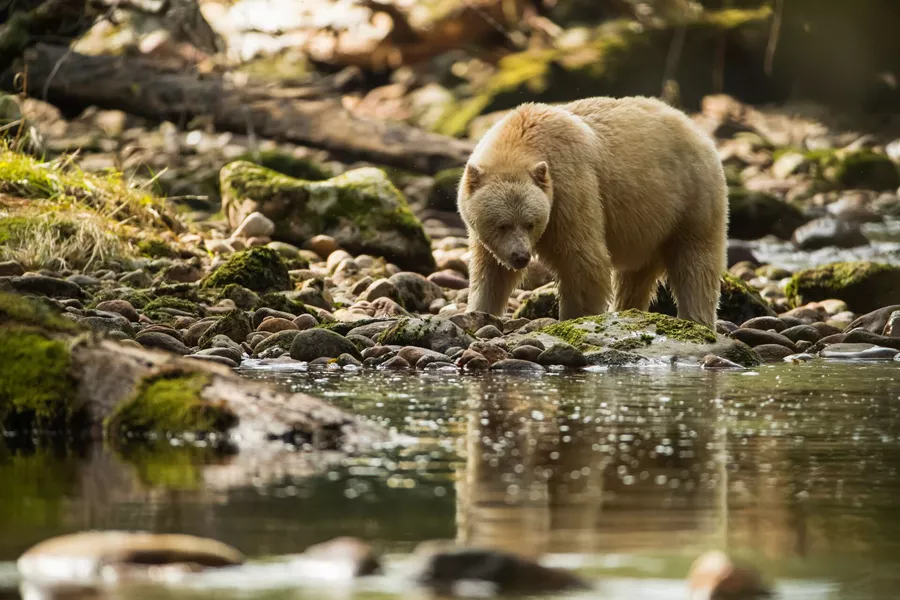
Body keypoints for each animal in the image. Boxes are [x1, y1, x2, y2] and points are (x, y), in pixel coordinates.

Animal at [457, 95, 728, 329]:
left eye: (530, 223)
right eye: (501, 224)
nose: (521, 256)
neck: (518, 142)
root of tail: (695, 128)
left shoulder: (570, 190)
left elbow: (584, 262)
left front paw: (573, 319)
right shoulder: (488, 237)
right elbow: (491, 273)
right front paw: (479, 312)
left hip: (693, 199)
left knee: (695, 263)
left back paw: (697, 320)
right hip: (650, 224)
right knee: (635, 276)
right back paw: (627, 310)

───

Everything in the listing above except the pictures should be duplicated exactly.

Body keypoints for each animal in the image. Boxes are [x1, y1, x2, y2] and points are (x, y), in pixel coordinates.

Animal at [457, 95, 728, 329]:
left eye: (530, 223)
right eye: (501, 224)
nose: (521, 256)
neck: (518, 142)
root of tail: (695, 128)
left shoulder: (570, 190)
left elbow: (584, 262)
left front paw: (573, 319)
right shoulder: (488, 237)
right elbow: (491, 273)
right front paw: (479, 312)
left hip: (693, 199)
left knee: (695, 263)
left back paw: (697, 320)
right hip: (650, 224)
right knee: (635, 276)
right back paw: (627, 310)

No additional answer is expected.